BAIKONUR SPACEPORT /Kazakhstan/, August 20. /TASS/. The Soyuz-2.1b launch vehicle has launched biological satellite Bion-M No. 2 into the low-Earth orbit, a TASS correspondent reports from the Baikonur spaceport.
The rocket launch took place at 8:13 p.m. Moscow time from Baikonur site No. 31 (the Vostok launch complex). The spacecraft is to spend 30 days in space and land on September 19 in the steppes of the Orenburg Region.
There are 75 mice on board the biosatellite, about 1,500 drosophila flies, cell cultures, plants (calendula, echinacea, fiscomistrella moss), samples of cereals, legumes and industrial crops.
Fungi, lichens, cellular materials, and plant seeds grown from seeds that flew into space on earlier research satellites were also sent into space.
The aim of the project is to study how living organisms survive flight in a high-latitude orbit, where the level of cosmic radiation is one third higher than in the orbit of the International Space Station. The research results will form the basis of methods for protecting and supporting manned space flights, including beyond the low Earth orbit.

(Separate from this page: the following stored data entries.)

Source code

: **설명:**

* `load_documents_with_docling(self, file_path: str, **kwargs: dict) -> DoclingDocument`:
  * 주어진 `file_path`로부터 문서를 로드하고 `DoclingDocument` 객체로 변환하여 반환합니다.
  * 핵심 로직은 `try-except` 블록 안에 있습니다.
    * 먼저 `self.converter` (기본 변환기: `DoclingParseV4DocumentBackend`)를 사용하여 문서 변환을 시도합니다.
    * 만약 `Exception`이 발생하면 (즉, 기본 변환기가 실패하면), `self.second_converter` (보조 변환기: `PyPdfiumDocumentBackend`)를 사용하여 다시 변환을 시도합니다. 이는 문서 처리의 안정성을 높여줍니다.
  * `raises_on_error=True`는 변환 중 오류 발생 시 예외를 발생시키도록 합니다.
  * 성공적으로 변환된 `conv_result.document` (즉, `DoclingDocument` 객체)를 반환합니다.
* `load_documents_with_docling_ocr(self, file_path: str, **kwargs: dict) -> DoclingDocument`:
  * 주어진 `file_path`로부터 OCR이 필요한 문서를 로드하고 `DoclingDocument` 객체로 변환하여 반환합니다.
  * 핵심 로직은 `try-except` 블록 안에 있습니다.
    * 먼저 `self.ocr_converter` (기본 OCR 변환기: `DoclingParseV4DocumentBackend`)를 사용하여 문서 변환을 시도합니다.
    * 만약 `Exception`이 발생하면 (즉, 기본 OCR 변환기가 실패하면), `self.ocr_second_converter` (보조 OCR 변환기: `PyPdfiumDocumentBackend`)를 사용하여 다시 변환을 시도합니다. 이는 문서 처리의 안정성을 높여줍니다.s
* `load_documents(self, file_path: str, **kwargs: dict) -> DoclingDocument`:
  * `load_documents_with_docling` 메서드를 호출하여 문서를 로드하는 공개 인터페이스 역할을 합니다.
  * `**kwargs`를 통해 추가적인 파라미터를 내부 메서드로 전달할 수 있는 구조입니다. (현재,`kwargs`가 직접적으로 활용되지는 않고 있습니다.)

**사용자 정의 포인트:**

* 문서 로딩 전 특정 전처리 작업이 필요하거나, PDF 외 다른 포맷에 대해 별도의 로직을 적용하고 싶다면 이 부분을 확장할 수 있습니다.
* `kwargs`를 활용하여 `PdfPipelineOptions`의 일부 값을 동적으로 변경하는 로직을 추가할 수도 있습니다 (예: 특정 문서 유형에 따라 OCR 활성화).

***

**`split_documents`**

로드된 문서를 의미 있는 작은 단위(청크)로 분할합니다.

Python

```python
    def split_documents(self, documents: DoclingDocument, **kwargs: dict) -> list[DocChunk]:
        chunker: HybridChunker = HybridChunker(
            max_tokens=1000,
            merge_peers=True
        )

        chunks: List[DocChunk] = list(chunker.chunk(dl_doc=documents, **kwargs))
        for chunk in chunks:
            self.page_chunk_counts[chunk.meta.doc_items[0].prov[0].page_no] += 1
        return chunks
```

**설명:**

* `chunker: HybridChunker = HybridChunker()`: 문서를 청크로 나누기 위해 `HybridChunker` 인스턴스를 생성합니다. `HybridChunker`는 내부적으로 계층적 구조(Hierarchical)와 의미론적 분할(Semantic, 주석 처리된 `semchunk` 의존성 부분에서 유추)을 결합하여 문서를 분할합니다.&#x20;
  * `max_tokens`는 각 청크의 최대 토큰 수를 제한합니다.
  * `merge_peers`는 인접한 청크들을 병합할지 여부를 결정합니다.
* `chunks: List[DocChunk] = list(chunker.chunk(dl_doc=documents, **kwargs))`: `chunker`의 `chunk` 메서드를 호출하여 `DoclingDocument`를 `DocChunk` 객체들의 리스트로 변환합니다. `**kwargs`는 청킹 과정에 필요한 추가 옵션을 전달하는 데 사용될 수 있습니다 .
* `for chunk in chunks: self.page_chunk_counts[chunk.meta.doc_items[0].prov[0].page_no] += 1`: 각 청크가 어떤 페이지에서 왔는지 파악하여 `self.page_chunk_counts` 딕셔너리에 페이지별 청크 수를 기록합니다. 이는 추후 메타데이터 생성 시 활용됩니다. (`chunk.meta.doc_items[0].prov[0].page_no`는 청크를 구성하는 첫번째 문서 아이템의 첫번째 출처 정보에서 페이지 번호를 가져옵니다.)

As the head of the Laboratory of Animal Phenotyping at the Institute of Biomedical Problems (IMBP) RAS Alexander Andreyev-Andriyevsky told TASS, the main data pool is to be analyzed within a year after the satellite landing.
Bion is a series of domestic spacecraft for biological research. In particular, scientists are interested in the effects of radiation and weightlessness on living organisms. The first such device, called Cosmos-605, was launched in 1973. In 2013, the first satellite from the Bion-M series was launched into orbit. Then mice, Mongolian gerbils, geckos, snails, plants and colonies of various microorganisms were sent into space.